-- Exercise prompt --
Your task is to repeat the entries word for word while leaving out the pictures.

-- Input data --

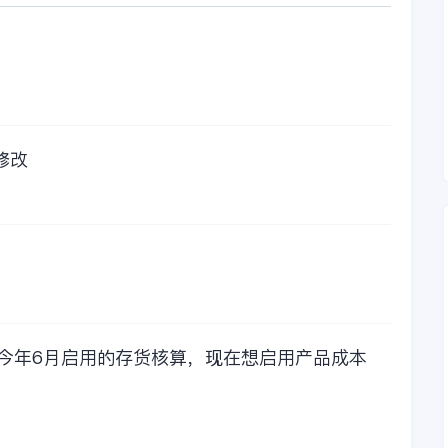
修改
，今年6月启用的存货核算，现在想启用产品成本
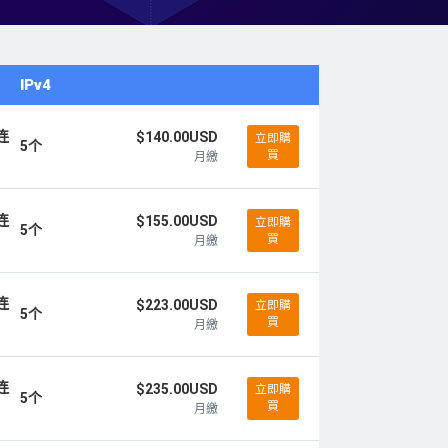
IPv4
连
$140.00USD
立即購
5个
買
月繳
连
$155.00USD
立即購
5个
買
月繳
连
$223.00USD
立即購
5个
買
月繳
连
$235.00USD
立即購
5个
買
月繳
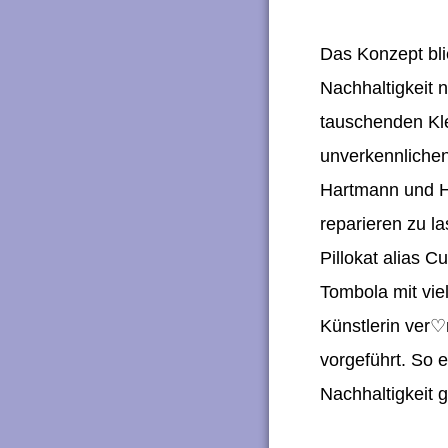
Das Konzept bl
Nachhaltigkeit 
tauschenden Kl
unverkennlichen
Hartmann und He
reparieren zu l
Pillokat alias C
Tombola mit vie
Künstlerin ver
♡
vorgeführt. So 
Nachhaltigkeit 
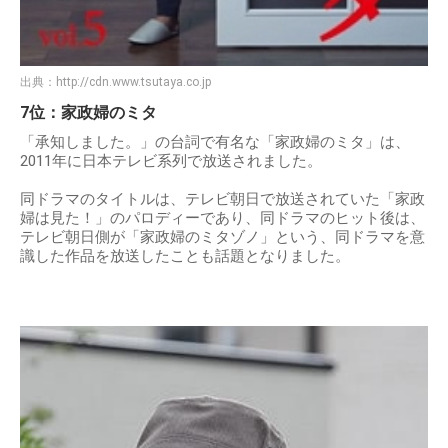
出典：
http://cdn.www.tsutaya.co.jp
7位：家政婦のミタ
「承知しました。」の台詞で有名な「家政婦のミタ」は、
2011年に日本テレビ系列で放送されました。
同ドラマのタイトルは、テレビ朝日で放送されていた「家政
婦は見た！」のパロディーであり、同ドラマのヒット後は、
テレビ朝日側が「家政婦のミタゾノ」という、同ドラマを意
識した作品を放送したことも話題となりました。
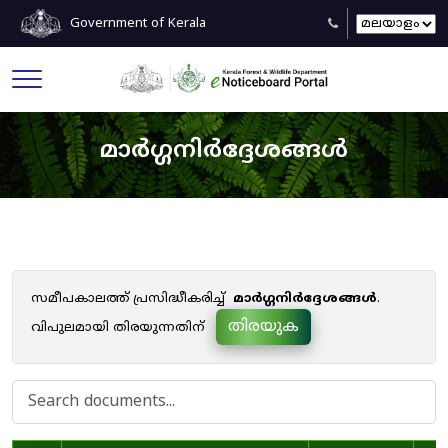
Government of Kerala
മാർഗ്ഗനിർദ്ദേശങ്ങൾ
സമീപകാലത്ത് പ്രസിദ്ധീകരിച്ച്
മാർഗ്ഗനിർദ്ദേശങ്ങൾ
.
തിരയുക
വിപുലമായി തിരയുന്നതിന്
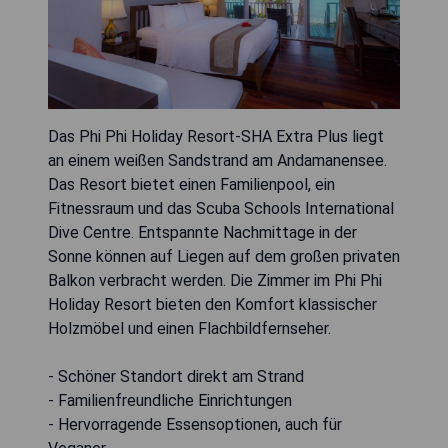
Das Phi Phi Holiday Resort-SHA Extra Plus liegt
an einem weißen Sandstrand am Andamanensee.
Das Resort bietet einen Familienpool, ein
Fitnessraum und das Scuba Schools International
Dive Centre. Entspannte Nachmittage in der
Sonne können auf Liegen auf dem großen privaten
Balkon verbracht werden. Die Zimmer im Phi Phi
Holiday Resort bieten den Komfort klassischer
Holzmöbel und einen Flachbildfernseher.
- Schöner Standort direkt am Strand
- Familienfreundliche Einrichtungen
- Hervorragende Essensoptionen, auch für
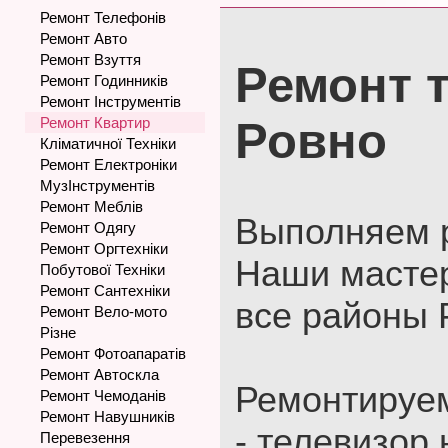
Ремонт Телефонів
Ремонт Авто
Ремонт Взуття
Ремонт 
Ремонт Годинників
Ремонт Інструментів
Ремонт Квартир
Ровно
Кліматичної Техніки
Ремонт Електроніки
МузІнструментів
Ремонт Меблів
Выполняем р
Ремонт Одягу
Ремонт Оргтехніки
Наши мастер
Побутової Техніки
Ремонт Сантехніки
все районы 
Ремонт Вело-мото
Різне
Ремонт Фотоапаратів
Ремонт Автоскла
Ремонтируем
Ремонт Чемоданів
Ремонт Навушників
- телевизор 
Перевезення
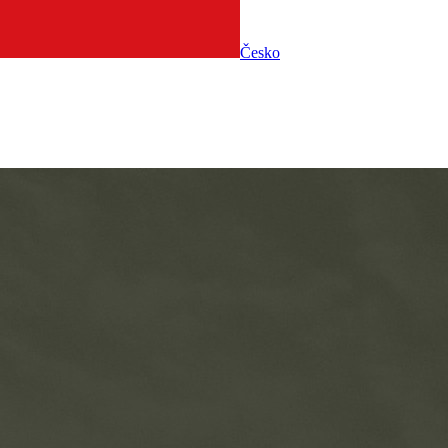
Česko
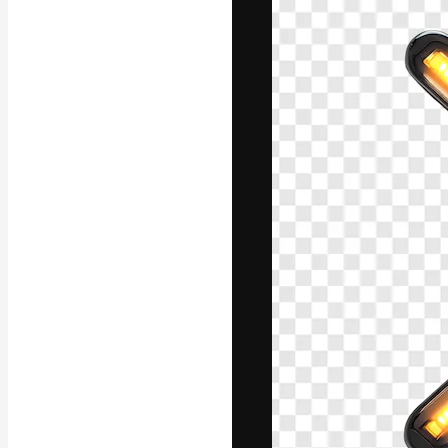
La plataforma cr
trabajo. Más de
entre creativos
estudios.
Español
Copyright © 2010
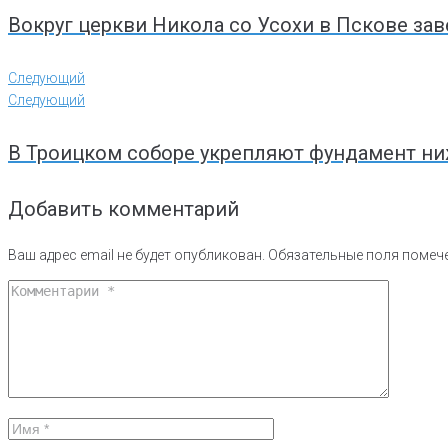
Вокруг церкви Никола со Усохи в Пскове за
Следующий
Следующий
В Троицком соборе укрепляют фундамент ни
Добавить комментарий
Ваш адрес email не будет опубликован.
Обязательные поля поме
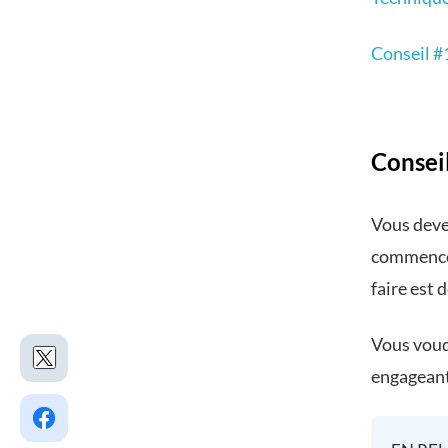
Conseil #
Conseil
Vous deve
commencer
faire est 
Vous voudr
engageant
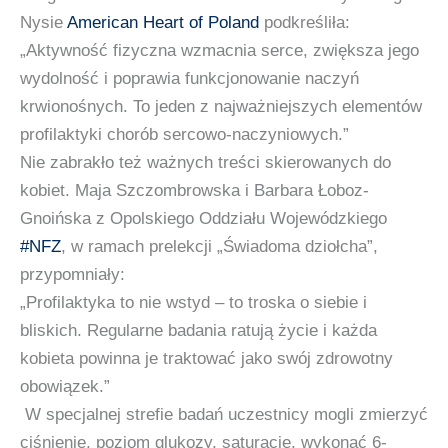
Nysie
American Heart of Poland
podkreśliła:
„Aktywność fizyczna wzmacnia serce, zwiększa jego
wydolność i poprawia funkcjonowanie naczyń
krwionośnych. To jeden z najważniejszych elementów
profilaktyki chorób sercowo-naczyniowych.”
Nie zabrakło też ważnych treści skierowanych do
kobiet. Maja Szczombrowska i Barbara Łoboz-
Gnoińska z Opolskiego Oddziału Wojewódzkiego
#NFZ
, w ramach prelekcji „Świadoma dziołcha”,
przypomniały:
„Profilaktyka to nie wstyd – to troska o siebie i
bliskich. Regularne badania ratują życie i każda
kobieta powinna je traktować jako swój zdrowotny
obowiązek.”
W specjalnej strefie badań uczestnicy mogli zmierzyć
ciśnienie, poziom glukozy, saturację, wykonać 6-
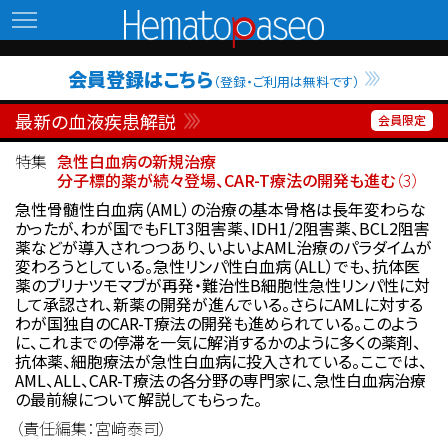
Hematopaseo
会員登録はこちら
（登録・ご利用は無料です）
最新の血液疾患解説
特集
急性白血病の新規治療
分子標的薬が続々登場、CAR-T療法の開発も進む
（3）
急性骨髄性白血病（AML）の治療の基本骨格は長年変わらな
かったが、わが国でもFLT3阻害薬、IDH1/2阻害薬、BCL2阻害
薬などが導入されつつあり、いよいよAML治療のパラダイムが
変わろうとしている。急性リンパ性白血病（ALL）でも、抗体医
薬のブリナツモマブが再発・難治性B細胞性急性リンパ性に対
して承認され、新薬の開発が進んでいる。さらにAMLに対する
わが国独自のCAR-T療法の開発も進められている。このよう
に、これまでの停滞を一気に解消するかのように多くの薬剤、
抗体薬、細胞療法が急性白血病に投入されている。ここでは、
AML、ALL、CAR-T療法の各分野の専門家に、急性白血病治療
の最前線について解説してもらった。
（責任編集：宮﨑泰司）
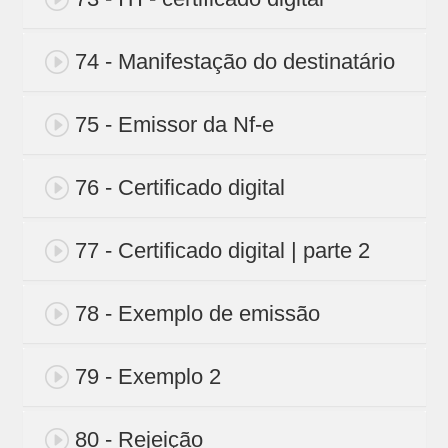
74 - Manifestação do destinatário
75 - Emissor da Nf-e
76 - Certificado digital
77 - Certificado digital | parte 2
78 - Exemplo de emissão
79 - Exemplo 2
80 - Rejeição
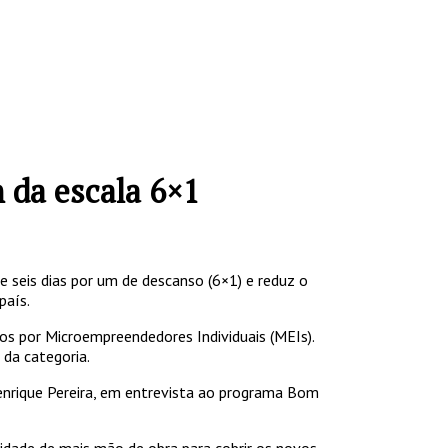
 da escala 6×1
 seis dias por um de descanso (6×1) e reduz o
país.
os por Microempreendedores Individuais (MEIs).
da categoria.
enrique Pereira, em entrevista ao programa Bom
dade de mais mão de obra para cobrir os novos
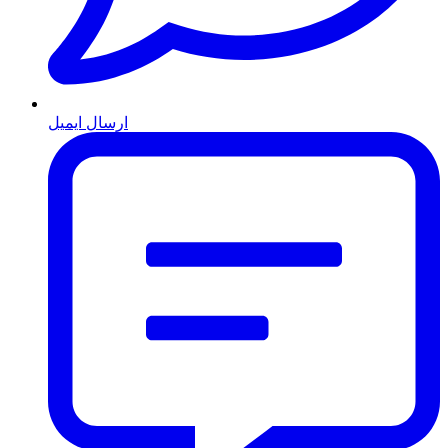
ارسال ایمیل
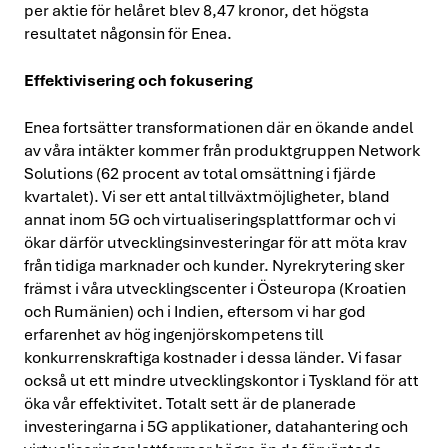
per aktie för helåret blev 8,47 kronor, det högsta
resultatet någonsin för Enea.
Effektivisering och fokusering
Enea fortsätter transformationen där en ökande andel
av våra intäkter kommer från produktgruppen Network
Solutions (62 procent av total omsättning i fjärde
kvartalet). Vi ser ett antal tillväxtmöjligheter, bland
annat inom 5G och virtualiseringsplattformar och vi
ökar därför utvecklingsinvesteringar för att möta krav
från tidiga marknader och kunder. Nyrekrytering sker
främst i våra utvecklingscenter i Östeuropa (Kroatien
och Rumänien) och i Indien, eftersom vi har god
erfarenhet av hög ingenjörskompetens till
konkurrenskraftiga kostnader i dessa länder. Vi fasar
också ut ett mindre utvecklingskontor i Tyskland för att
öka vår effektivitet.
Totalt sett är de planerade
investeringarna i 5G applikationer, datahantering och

-- Reply to the task --
修改
，今年6月启用的存货核算，现在想启用产品成本
IPv4
连
$140.00USD
立即購
5个
買
月繳
连
$155.00USD
立即購
5个
買
月繳
连
$223.00USD
立即購
5个
買
月繳
连
$235.00USD
立即購
5个
買
月繳
Das Konzept bl
Nachhaltigkeit 
tauschenden Kl
unverkennlichen
Hartmann und He
reparieren zu l
Pillokat alias C
Tombola mit vie
Künstlerin ver
♡
vorgeführt. So 
Nachhaltigkeit 
出典：
http://cdn.www.tsutaya.co.jp
7位：家政婦のミタ
「承知しました。」の台詞で有名な「家政婦のミタ」は、
2011年に日本テレビ系列で放送されました。
同ドラマのタイトルは、テレビ朝日で放送されていた「家政
婦は見た！」のパロディーであり、同ドラマのヒット後は、
テレビ朝日側が「家政婦のミタゾノ」という、同ドラマを意
識した作品を放送したことも話題となりました。
Government of Kerala
മാർഗ്ഗനിർദ്ദേശങ്ങൾ
സമീപകാലത്ത് പ്രസിദ്ധീകരിച്ച്
മാർഗ്ഗനിർദ്ദേശങ്ങൾ
.
തിരയുക
വിപുലമായി തിരയുന്നതിന്
Das Phi Phi Holiday Resort-SHA Extra Plus liegt
an einem weißen Sandstrand am Andamanensee.
Das Resort bietet einen Familienpool, ein
Fitnessraum und das Scuba Schools International
Dive Centre. Entspannte Nachmittage in der
Sonne können auf Liegen auf dem großen privaten
Balkon verbracht werden. Die Zimmer im Phi Phi
Holiday Resort bieten den Komfort klassischer
Holzmöbel und einen Flachbildfernseher.
- Schöner Standort direkt am Strand
- Familienfreundliche Einrichtungen
- Hervorragende Essensoptionen, auch für
Ремонт Телефонів
Ремонт Авто
Ремонт Взуття
Ремонт 
Ремонт Годинників
Ремонт Інструментів
Ремонт Квартир
Ровно
Кліматичної Техніки
Ремонт Електроніки
МузІнструментів
Ремонт Меблів
Выполняем р
Ремонт Одягу
Ремонт Оргтехніки
Наши мастер
Побутової Техніки
Ремонт Сантехніки
все районы 
Ремонт Вело-мото
Різне
Ремонт Фотоапаратів
Ремонт Автоскла
Ремонтируем
Ремонт Чемоданів
Ремонт Навушників
- телевизор 
Перевезення
Česko
La plataforma cr
trabajo. Más de
entre creativos
estudios.
Español
Copyright © 2010
Вокруг церкви Никола со Усохи в Пскове за
Следующий
Следующий
В Троицком соборе укрепляют фундамент ни
Добавить комментарий
Ваш адрес email не будет опубликован.
Обязательные поля поме
Conseil #
Conseil
Vous deve
commencer
faire est 
Vous voudr
engageant
Nysie
American Heart of Poland
podkreśliła:
„Aktywność fizyczna wzmacnia serce, zwiększa jego
wydolność i poprawia funkcjonowanie naczyń
krwionośnych. To jeden z najważniejszych elementów
profilaktyki chorób sercowo-naczyniowych.”
Nie zabrakło też ważnych treści skierowanych do
kobiet. Maja Szczombrowska i Barbara Łoboz-
Gnoińska z Opolskiego Oddziału Wojewódzkiego
#NFZ
, w ramach prelekcji „Świadoma dziołcha”,
przypomniały:
„Profilaktyka to nie wstyd – to troska o siebie i
bliskich. Regularne badania ratują życie i każda
kobieta powinna je traktować jako swój zdrowotny
obowiązek.”
W specjalnej strefie badań uczestnicy mogli zmierzyć
ciśnienie, poziom glukozy, saturację, wykonać 6-
Hematopaseo
会員登録はこちら
（登録・ご利用は無料です）
最新の血液疾患解説
特集
急性白血病の新規治療
分子標的薬が続々登場、CAR-T療法の開発も進む
（3）
急性骨髄性白血病（AML）の治療の基本骨格は長年変わらな
かったが、わが国でもFLT3阻害薬、IDH1/2阻害薬、BCL2阻害
薬などが導入されつつあり、いよいよAML治療のパラダイムが
変わろうとしている。急性リンパ性白血病（ALL）でも、抗体医
薬のブリナツモマブが再発・難治性B細胞性急性リンパ性に対
して承認され、新薬の開発が進んでいる。さらにAMLに対する
わが国独自のCAR-T療法の開発も進められている。このよう
に、これまでの停滞を一気に解消するかのように多くの薬剤、
抗体薬、細胞療法が急性白血病に投入されている。ここでは、
AML、ALL、CAR-T療法の各分野の専門家に、急性白血病治療
の最前線について解説してもらった。
（責任編集：宮﨑泰司）
74 - Manifestação do destinatário
75 - Emissor da Nf-e
76 - Certificado digital
77 - Certificado digital | parte 2
78 - Exemplo de emissão
79 - Exemplo 2
80 - Rejeição
 da escala 6×1
 seis dias por um de descanso (6×1) e reduz o
país.
os por Microempreendedores Individuais (MEIs).
da categoria.
enrique Pereira, em entrevista ao programa Bom
dade de mais mão de obra para cobrir os novos
ارسال ایمیل
per aktie för helåret blev 8,47 kronor, det högsta
resultatet någonsin för Enea.
Effektivisering och fokusering
Enea fortsätter transformationen där en ökande andel
av våra intäkter kommer från produktgruppen Network
Solutions (62 procent av total omsättning i fjärde
kvartalet). Vi ser ett antal tillväxtmöjligheter, bland
annat inom 5G och virtualiseringsplattformar och vi
ökar därför utvecklingsinvesteringar för att möta krav
från tidiga marknader och kunder. Nyrekrytering sker
främst i våra utvecklingscenter i Östeuropa (Kroatien
och Rumänien) och i Indien, eftersom vi har god
erfarenhet av hög ingenjörskompetens till
konkurrenskraftiga kostnader i dessa länder. Vi fasar
också ut ett mindre utvecklingskontor i Tyskland för att
öka vår effektivitet.
Totalt sett är de planerade
investeringarna i 5G applikationer, datahantering och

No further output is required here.